Turn the data below into a numbered list, starting at its first line and stopping after the line that contains "Organic / Downtempo". Leave out any blank lines.
===== Input =====
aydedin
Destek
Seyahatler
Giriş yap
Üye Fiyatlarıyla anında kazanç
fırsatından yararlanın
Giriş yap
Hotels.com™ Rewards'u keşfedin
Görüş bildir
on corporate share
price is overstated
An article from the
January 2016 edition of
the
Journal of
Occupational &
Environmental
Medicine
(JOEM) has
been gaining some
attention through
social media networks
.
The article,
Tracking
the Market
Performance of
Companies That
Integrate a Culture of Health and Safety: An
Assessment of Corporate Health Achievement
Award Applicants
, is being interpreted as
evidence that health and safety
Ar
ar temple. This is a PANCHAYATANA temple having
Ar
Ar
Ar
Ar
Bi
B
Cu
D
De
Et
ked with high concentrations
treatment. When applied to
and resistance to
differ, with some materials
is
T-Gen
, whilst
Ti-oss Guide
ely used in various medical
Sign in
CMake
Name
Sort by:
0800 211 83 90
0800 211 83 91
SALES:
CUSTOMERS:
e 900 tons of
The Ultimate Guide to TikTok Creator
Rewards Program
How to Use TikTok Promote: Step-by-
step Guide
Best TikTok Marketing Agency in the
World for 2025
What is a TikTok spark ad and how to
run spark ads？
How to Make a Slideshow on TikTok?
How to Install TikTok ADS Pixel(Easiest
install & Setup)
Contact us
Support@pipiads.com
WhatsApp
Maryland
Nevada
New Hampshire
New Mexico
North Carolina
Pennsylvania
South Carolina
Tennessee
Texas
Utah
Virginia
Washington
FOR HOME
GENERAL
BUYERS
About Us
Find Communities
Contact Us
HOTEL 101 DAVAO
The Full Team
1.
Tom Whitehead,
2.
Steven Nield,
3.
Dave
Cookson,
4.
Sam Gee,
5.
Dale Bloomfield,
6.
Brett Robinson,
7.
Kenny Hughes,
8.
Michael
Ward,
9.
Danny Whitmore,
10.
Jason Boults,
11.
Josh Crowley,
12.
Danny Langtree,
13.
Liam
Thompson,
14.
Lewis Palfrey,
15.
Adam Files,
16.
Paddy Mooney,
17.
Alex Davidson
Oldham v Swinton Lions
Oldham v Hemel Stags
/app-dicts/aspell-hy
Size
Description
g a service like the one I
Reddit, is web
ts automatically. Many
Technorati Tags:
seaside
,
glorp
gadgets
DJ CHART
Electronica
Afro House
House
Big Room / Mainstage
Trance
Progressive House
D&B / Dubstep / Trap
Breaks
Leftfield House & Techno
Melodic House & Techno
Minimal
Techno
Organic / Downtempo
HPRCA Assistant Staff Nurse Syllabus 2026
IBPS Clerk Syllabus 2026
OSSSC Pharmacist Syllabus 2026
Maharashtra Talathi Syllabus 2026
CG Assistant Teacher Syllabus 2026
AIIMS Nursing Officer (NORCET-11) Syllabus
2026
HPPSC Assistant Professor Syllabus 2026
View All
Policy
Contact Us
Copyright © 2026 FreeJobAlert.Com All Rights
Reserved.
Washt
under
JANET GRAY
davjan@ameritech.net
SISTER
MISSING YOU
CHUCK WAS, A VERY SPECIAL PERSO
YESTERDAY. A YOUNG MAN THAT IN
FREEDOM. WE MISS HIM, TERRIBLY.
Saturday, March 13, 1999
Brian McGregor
=====
Reply to the exercise:
1. aydedin
2. Destek
3. Seyahatler
4. Giriş yap
5. Üye Fiyatlarıyla anında kazanç
6. fırsatından yararlanın
7. Giriş yap
8. Hotels.com™ Rewards'u keşfedin
9. Görüş bildir
10. on corporate share
11. price is overstated
12. An article from the
13. January 2016 edition of
14. the
15. Journal of
16. Occupational &
17. Environmental
18. Medicine
19. (JOEM) has
20. been gaining some
21. attention through
22. social media networks
23. .
24. The article,
25. Tracking
26. the Market
27. Performance of
28. Companies That
29. Integrate a Culture of Health and Safety: An
30. Assessment of Corporate Health Achievement
31. Award Applicants
32. , is being interpreted as
33. evidence that health and safety
34. Ar
35. ar temple. This is a PANCHAYATANA temple having
36. Ar
37. Ar
38. Ar
39. Ar
40. Bi
41. B
42. Cu
43. D
44. De
45. Et
46. ked with high concentrations
47. treatment. When applied to
48. and resistance to
49. differ, with some materials
50. is
51. T-Gen
52. , whilst
53. Ti-oss Guide
54. ely used in various medical
55. Sign in
56. CMake
57. Name
58. Sort by:
59. 0800 211 83 90
60. 0800 211 83 91
61. SALES:
62. CUSTOMERS:
63. e 900 tons of
64. The Ultimate Guide to TikTok Creator
65. Rewards Program
66. How to Use TikTok Promote: Step-by-
67. step Guide
68. Best TikTok Marketing Agency in the
69. World for 2025
70. What is a TikTok spark ad and how to
71. run spark ads？
72. How to Make a Slideshow on TikTok?
73. How to Install TikTok ADS Pixel(Easiest
74. install & Setup)
75. Contact us
76. Support@pipiads.com
77. WhatsApp
78. Maryland
79. Nevada
80. New Hampshire
81. New Mexico
82. North Carolina
83. Pennsylvania
84. South Carolina
85. Tennessee
86. Texas
87. Utah
88. Virginia
89. Washington
90. FOR HOME
91. GENERAL
92. BUYERS
93. About Us
94. Find Communities
95. Contact Us
96. HOTEL 101 DAVAO
97. The Full Team
98. 1.
99. Tom Whitehead,
100. 2.
101. Steven Nield,
102. 3.
103. Dave
104. Cookson,
105. 4.
106. Sam Gee,
107. 5.
108. Dale Bloomfield,
109. 6.
110. Brett Robinson,
111. 7.
112. Kenny Hughes,
113. 8.
114. Michael
115. Ward,
116. 9.
117. Danny Whitmore,
118. 10.
119. Jason Boults,
120. 11.
121. Josh Crowley,
122. 12.
123. Danny Langtree,
124. 13.
125. Liam
126. Thompson,
127. 14.
128. Lewis Palfrey,
129. 15.
130. Adam Files,
131. 16.
132. Paddy Mooney,
133. 17.
134. Alex Davidson
135. Oldham v Swinton Lions
136. Oldham v Hemel Stags
137. /app-dicts/aspell-hy
138. Size
139. Description
140. g a service like the one I
141. Reddit, is web
142. ts automatically. Many
143. Technorati Tags:
144. seaside
145. ,
146. glorp
147. gadgets
148. DJ CHART
149. Electronica
150. Afro House
151. House
152. Big Room / Mainstage
153. Trance
154. Progressive House
155. D&B / Dubstep / Trap
156. Breaks
157. Leftfield House & Techno
158. Melodic House & Techno
159. Minimal
160. Techno
161. Organic / Downtempo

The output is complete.